As originally published in the Canadian Association of Research Administrators (CARA) Newsletter.
Community-based economic development is a key driver of applied research in the college system, which supports industry innovation, productivity, and competitiveness. Technology diffusion (adoption and adaption of technology) is of greater relevance than technology commercialization. Most colleges do little, if any, curiosity-driven research. Therefore, most college applied research is industry focussed.
Many industry applied research projects are supported by funding from the Tri-Council, most often the Natural Sciences and Engineering Research Council (NSERC). Intellectual Property (IP) can be an integral component of the research results – in which case NSERC policy does not make any claim to the IP, while generally expecting benefits to accrue in Canada. However, NSERC does expect/require that:

  • industry partners have the ability to use the research results for commercial purposes;
  • institutions and their researchers are able to use the research results for academic purposes; and
  • students are able to publish their thesis and acknowledge their participation on their resumes.

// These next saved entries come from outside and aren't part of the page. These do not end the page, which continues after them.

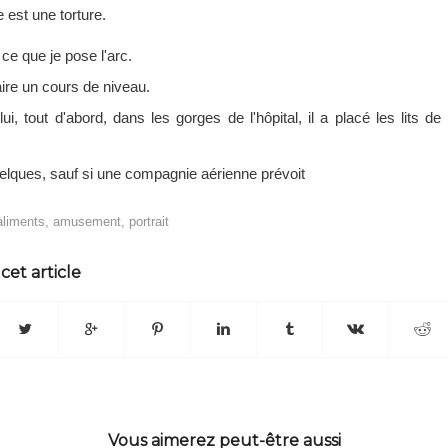
e est une torture.
ce que je pose l'arc.
faire un cours de niveau.
ui, tout d'abord, dans les gorges de l'hôpital, il a placé les lits de
elques, sauf si une compagnie aérienne prévoit
aliments
,
amusement
,
portrait
cet article
Vous aimerez peut-être aussi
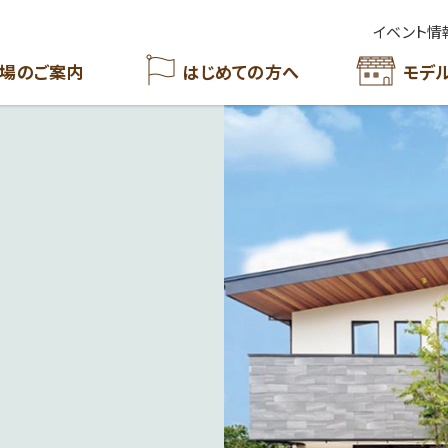
イベント情
場のご案内
はじめての方へ
モデ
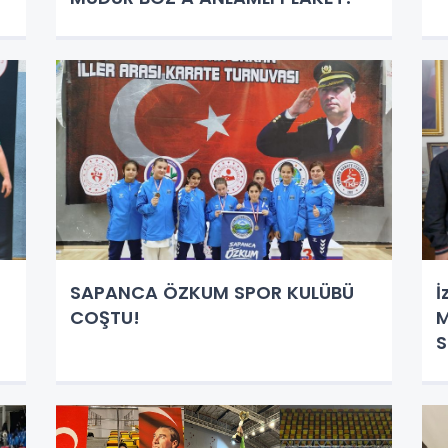
SAPANCA ÖZKUM SPOR KULÜBÜ
İ
COŞTU!
M
S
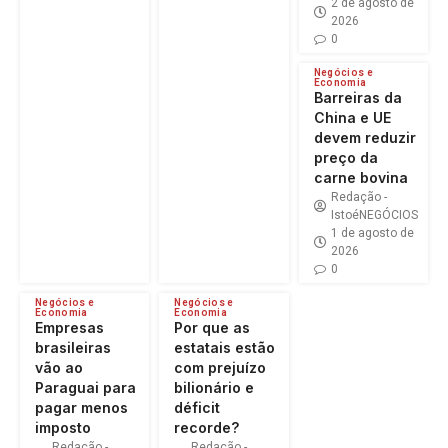
2 de agosto de
2026
0
Negócios e
Economia
Barreiras da
China e UE
devem reduzir
preço da
carne bovina
Redação -
IstoéNEGÓCIOS
1 de agosto de
2026
0
Negócios e
Negócios e
Economia
Economia
Empresas
Por que as
brasileiras
estatais estão
vão ao
com prejuízo
Paraguai para
bilionário e
pagar menos
déficit
imposto
recorde?
Redação -
Redação -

With the support of NSERC, the Association of Canadian Community Colleges has developed an “IP Toolkit[1]” which contains college-based IP-related practices and agreement exemplars. In contrast to the university sector, Canadian colleges tend to have relatively similar IP policies[2],[3], which generally exhibit the following characteristics:

  • mandatory institutional ownership of IP developed with college resources;
  • mandatory disclosure of inventions; and
  • equitable sharing of any net returns from commercialization activity.

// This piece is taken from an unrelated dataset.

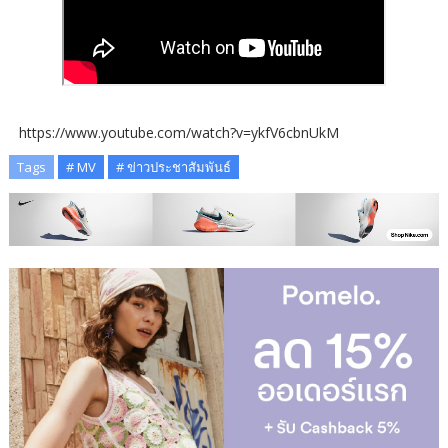
https://www.youtube.com/watch?v=ykfV6cbnUkM
Tags
# MV
# ข่าวประชาสัมพันธ์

However, since there is a strong desire by colleges to see research results used for economic benefit in the community, rather than as a source of royalty revenue, coupled with minimal interest in patenting by the institution; there is little need to negotiate licenses or royalties, which can be a very time consuming (and often irritating) exercise for little (potential) return for all concerned.
As a result, colleges frequently grant commercial rights to research results to their industry partners, while retaining rights for academic (research and education) purposes. For example, under Red River College’s Intellectual Property Policy (A10), the College has mandatory institutional ownership of IP (to enable maximum clarity if a licensing situation may arise), including any IP which is created by students employed on the project. The policy is flexible enough to accommodate transfer of ownership, in the event the private-sector partner(s) require ownership. The College’s normal practise is to grant private sector partners commercial rights (royalty free), while the College retains rights for further research and education. As a result, there have never been any IP-related problems or issues between the College and industry since this practise was instituted in 2004. Industry finds the College to be very “IP friendly” and agreements on applied research projects are normally negotiated and signed rapidly.
There are several advantages to such college-based IP policy and practise commonalities, such as:

  • industry partners working with multiple colleges tend to find similar practises dealing with IP;
  • there is clarity with respect to IP ownership, in the event a licensing situation arises;
  • IP does not create barriers to collaboration, fostering greater industry engagement;
  • institutional IP protection (and thus legal) costs are non-existent or greatly minimized, since patenting by the institution is relatively rare;
  • the time to negotiate project agreements is minimized, resulting in faster turnaround; and
  • IP is NOT an impediment to industry-academic research collaborations!

[2] Intellectual Property Policies in Colleges and Institutes. Ray Hoemsen, P. Eng., Red River College. Presentation to the Association of Canadian Community Colleges Applied Research Symposium, Edmonton AB. February 27, 2008.
[3] National Model of Intellectual Property (IP) Practices in College/Institute Applied Research Projects. Association of Canadian Community Colleges IP Working Group. Report for NSERC. March 2012.